Мы и так нажимаем. Больше некуда. Поле теперь – сущий ад. Тело у нас сожжено до мяса. Мы чувствуем, как, крошась на мелкие щепы, раскалываются кости, как рвутся суставы. Голова что кипящий котел. От волов идет пар, горячий пар. Мы еле переводим дух. Тяжко дышат и волы. У них подламываются ноги. Разве подымется рука их ударить?..

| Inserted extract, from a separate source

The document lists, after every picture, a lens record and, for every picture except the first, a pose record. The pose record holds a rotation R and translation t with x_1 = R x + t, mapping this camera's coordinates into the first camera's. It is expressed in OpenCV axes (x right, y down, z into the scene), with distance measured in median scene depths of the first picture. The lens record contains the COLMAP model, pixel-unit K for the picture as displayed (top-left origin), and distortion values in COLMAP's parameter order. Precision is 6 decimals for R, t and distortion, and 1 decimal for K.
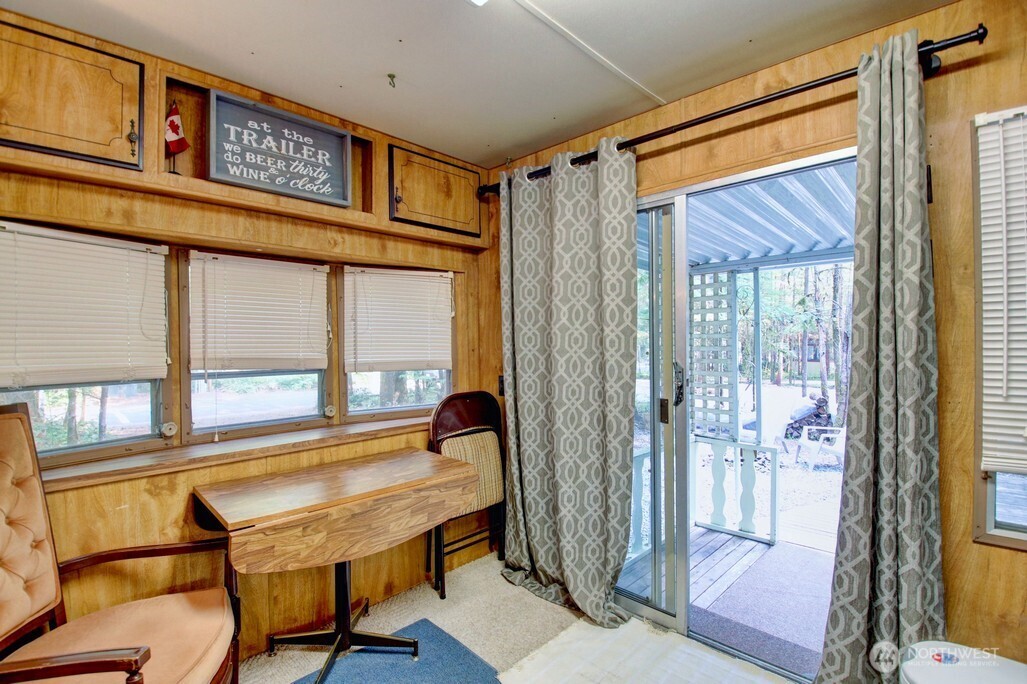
lens RADIAL K [[482.8, 0, 511.7], [0, 482.8, 347.6], [0, 0, 1]] dist [-0.014907, -0.007690]
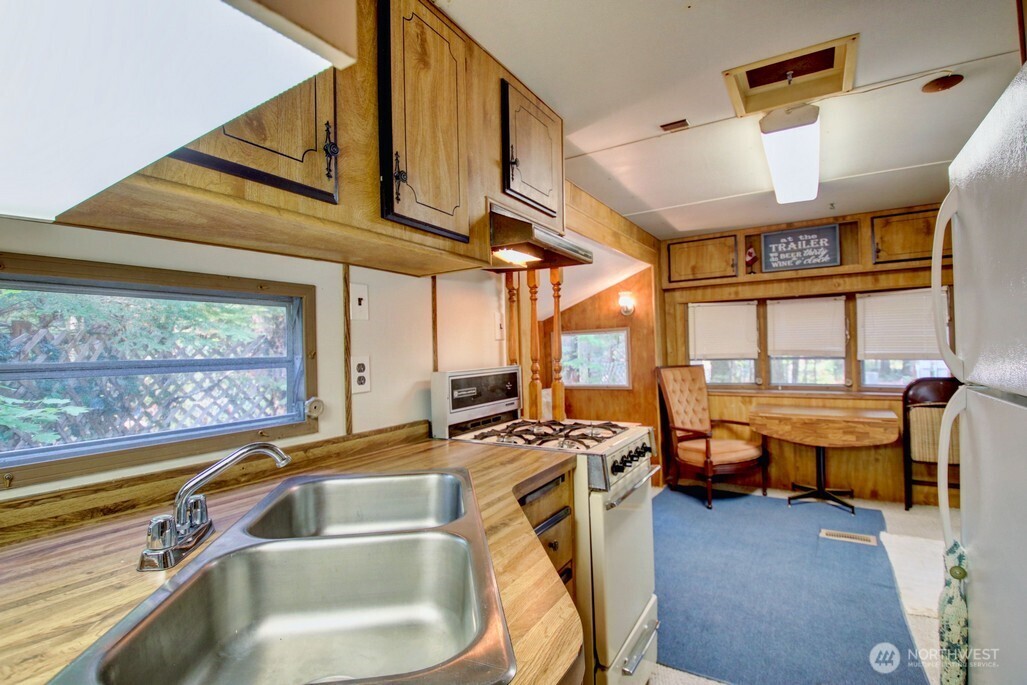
lens RADIAL K [[482.8, 0, 514.8], [0, 482.8, 342.9], [0, 0, 1]] dist [-0.014907, -0.007690]
pose [[0.208021, -0.008070, -0.978091, 1.302935], [0.013859, 0.999890, -0.005302, -0.014807], [0.978026, -0.012453, 0.208110, -0.622360]]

– Н-но, милые! Н-но, сердешные!..
– Эй, а ну поднажми!..
Эх, залепить бы Гынцэ глиной его безобразную пасть…
– Уф, хватит…
Перестала стрекотать наша жатка. Умолкли и другие. Замерли, задрав крылья, словно мельницы в безветрие, и стоят мертвыми чудищами.
– Э-гей, обедать!..
Я втягиваю воздух, и у меня такое чувство, словно я пью из ведра жидкое пламя.
– Э-гей, пора обедать!..
В поисках тени мы забираемся под телегу. Тень там есть. Но тени ищет и саранча. И ящерицы. И всякая мелкая нечисть, что кишит в траве.
Мы откупориваем бочку и поим полумертвых волов. Единым духом выпивают они по ведру воды. Пучком соломы мы протираем им бока. Из рук в руки переходит кувшин. Вода теплая, тухлая. Мы надуваемся водой, чтобы обмануть голод.

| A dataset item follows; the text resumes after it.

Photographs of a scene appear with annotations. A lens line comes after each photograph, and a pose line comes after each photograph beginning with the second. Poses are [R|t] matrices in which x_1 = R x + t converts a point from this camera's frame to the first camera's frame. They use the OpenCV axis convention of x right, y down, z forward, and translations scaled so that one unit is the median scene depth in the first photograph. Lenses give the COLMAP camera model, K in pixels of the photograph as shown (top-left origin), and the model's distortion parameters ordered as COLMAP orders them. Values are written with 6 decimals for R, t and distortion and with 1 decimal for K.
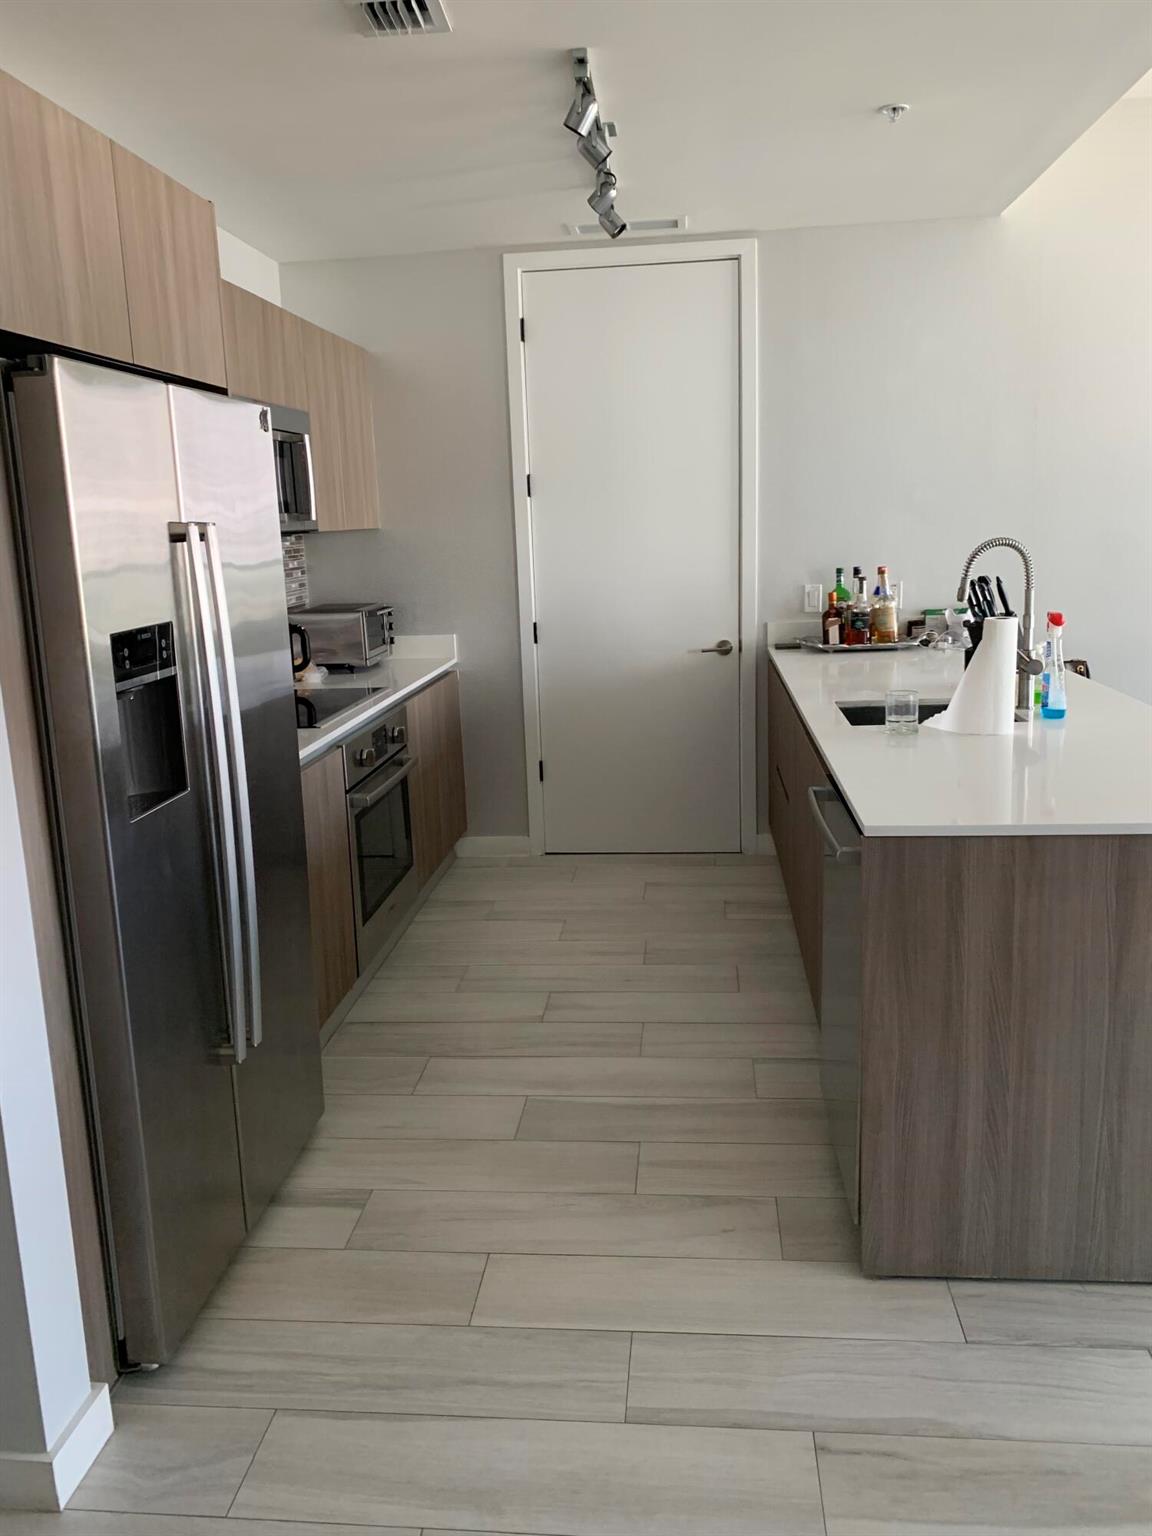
lens RADIAL K [[1184.8, 0, 576.0], [0, 1184.8, 768.0], [0, 0, 1]] dist [0.003587, 0.000740]
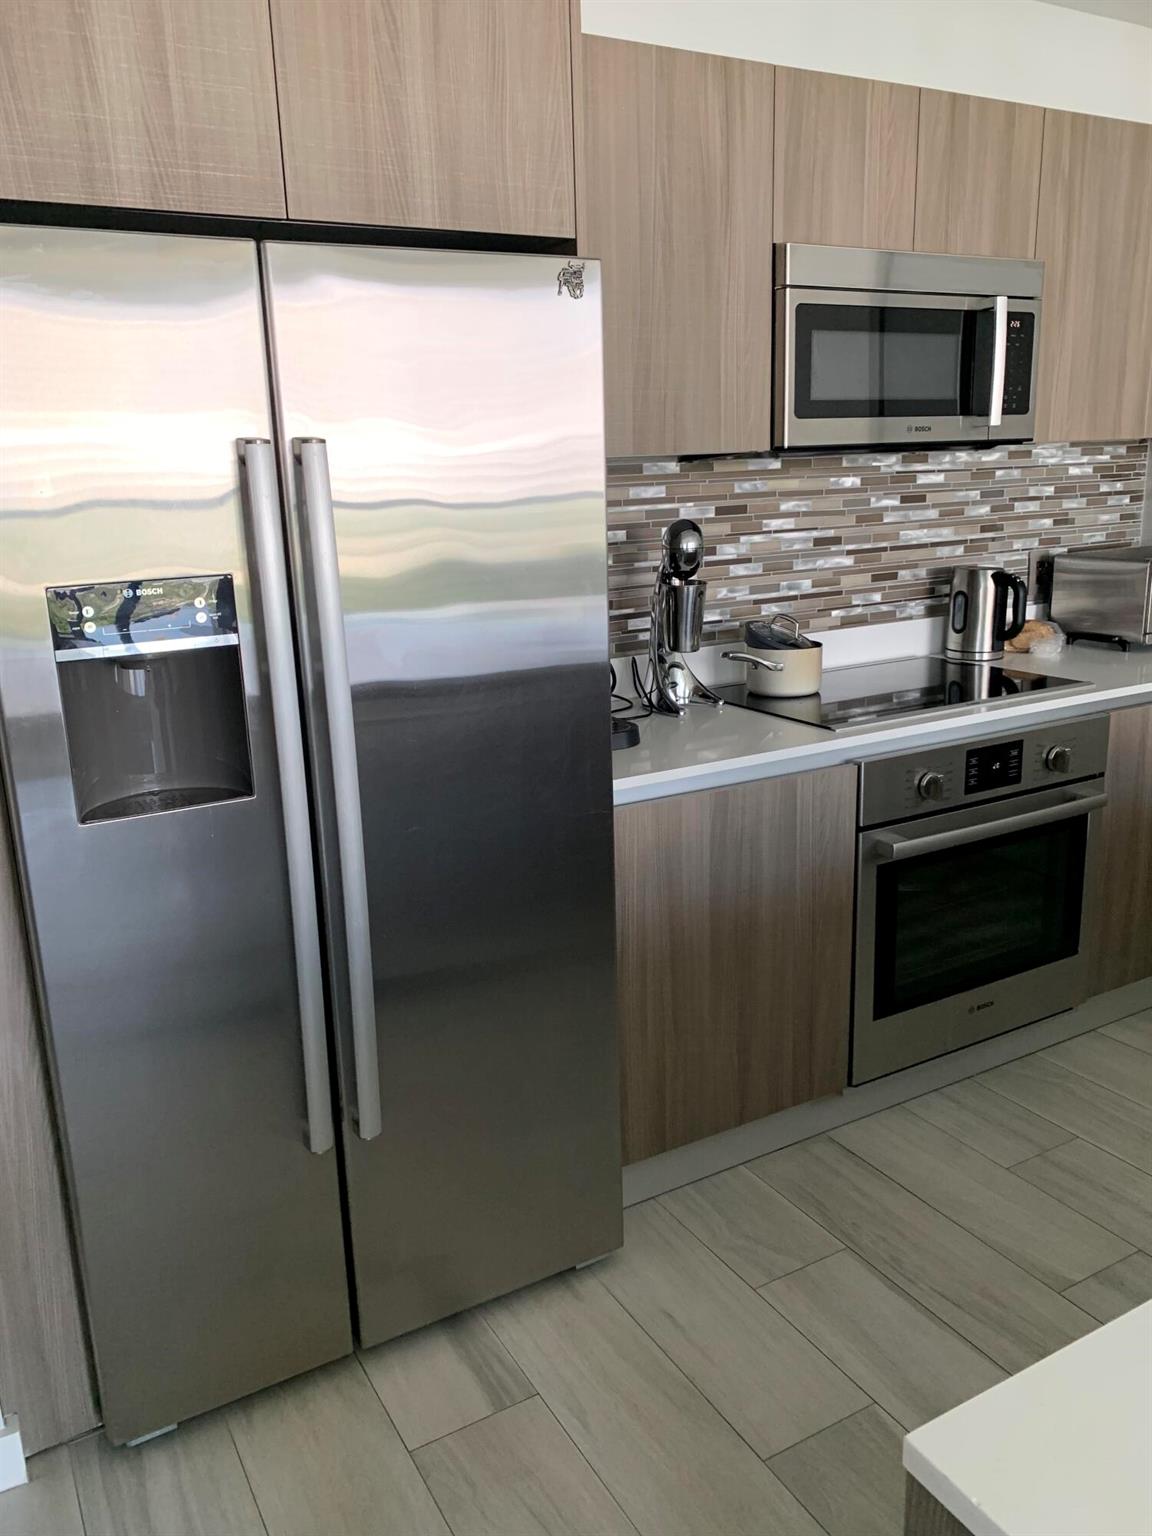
lens RADIAL K [[1184.8, 0, 576.0], [0, 1184.8, 768.0], [0, 0, 1]] dist [0.003587, 0.000740]
pose [[0.568526, 0.221572, -0.792265, 0.248989], [-0.159311, 0.974469, 0.158208, -0.096713], [0.807092, 0.036271, 0.589310, 0.461498]]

Вот и стол накрыт – рядком положены тряпицы. На шесть ртов Мисирлиу достает из торбы три вареных яйца, круг мамалыги, несколько пучков зеленого лука, один огурец, бутылочку с уксусом синеватого цвета. Куда как богатый стол! Состоятельный мужик этот Мисирлиу. У него даже свой надел есть. Василе Бека и того богаче – выкладывает рядом с мамалыгой большие круглые луковицы, а в одной плошке у него обнаруживается даже головка сладкой брынзы. В деревянной миске толчем пестиком три головки чесноку. Посыпаем их солью и заливаем кружкой воды. Вот и готов муждей – чесночный соус. Теперь макай в него кусок мамалыги и отправляй в рот. Главное – не коснуться губами, они все в трещинах. Лучше есть потихоньку – ведь не к спеху. Оказывается, спешу я один. Куски мамалыги с чесночным соусом я проглатываю не жуя… Соус, в который накрошена мамалыга, ужасно крепкий. Тут, в поле, каждый ест то, что принес из дому. Уйе разбивает яйцо и очищает его. Половину съедает сам, половину отдает жене – та с трудом переводит дух из-за своего огромного живота…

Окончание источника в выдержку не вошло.